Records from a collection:

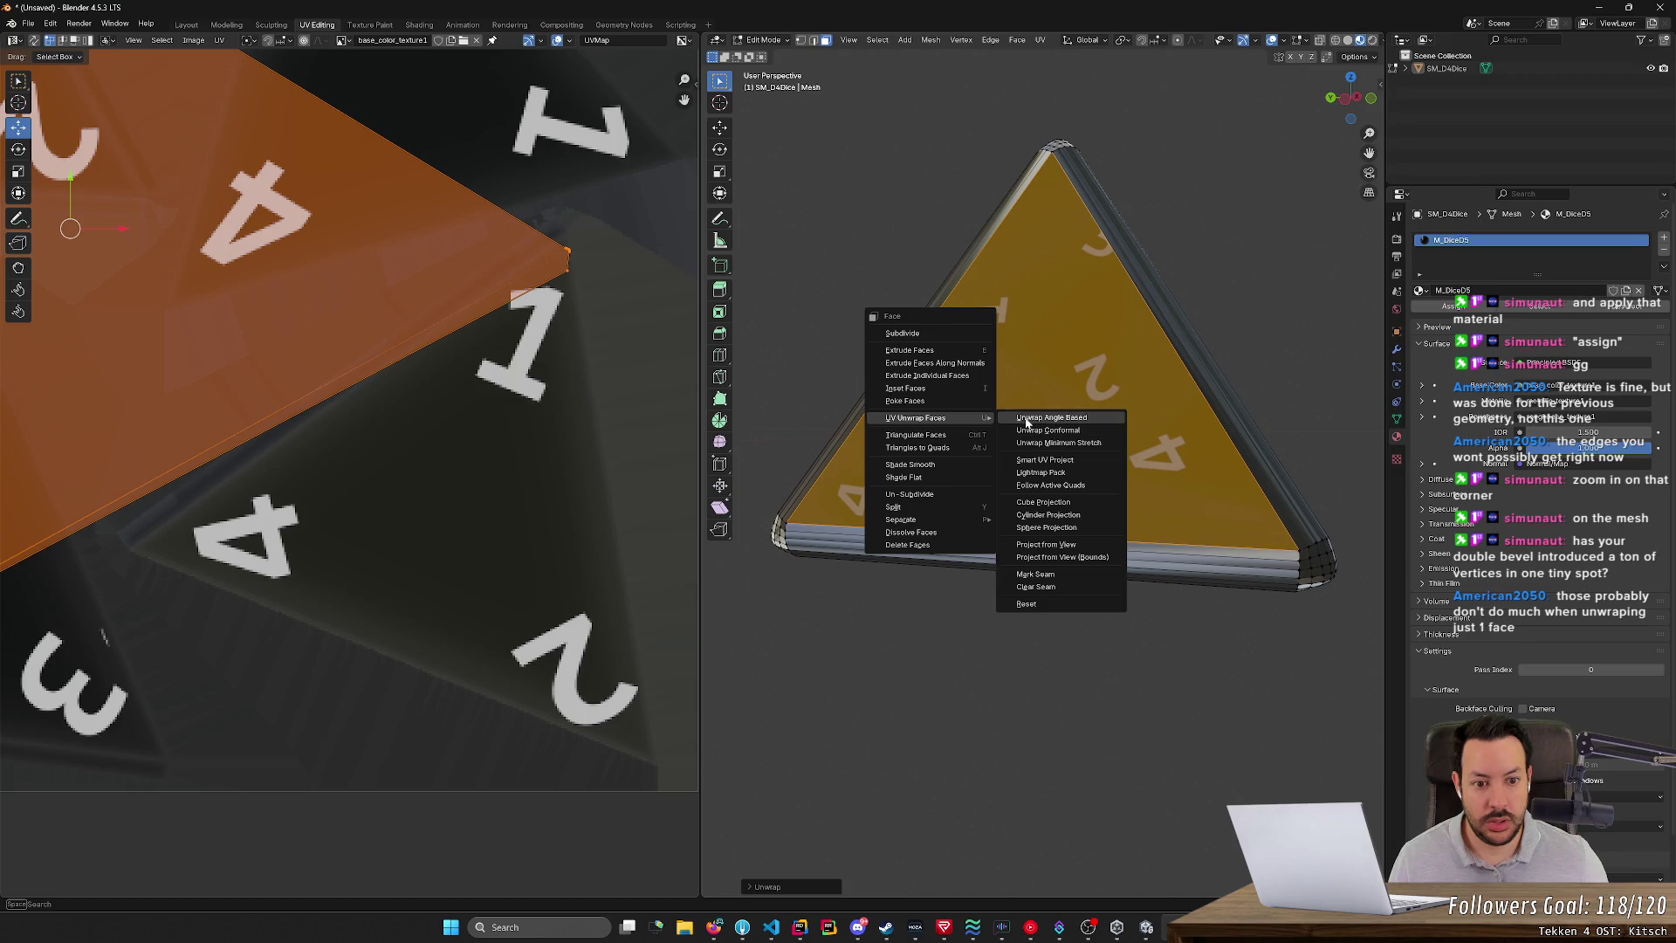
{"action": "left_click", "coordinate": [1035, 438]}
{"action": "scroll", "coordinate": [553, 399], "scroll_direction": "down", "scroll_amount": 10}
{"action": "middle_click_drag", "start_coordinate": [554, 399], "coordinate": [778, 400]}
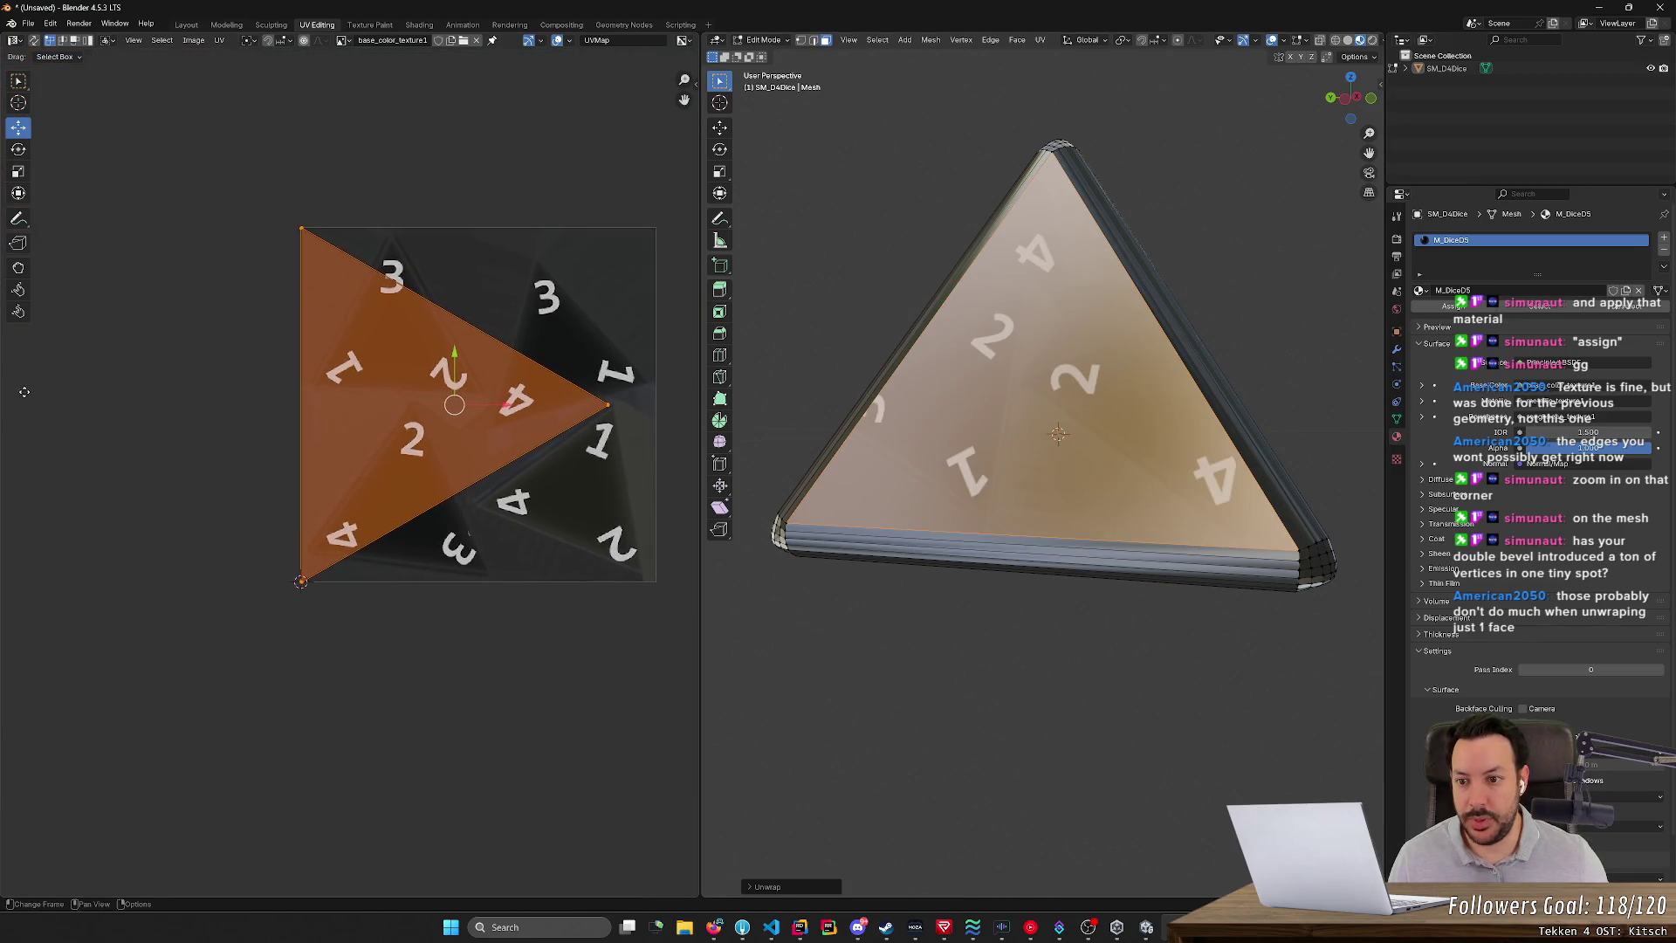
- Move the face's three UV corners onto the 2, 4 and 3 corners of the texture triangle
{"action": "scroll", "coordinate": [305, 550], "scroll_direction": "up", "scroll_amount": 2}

Exercise requirements –
Copy out every line of the data that includes "scroll".

Answer section –
{"action": "scroll", "coordinate": [553, 399], "scroll_direction": "down", "scroll_amount": 10}
{"action": "scroll", "coordinate": [305, 550], "scroll_direction": "up", "scroll_amount": 2}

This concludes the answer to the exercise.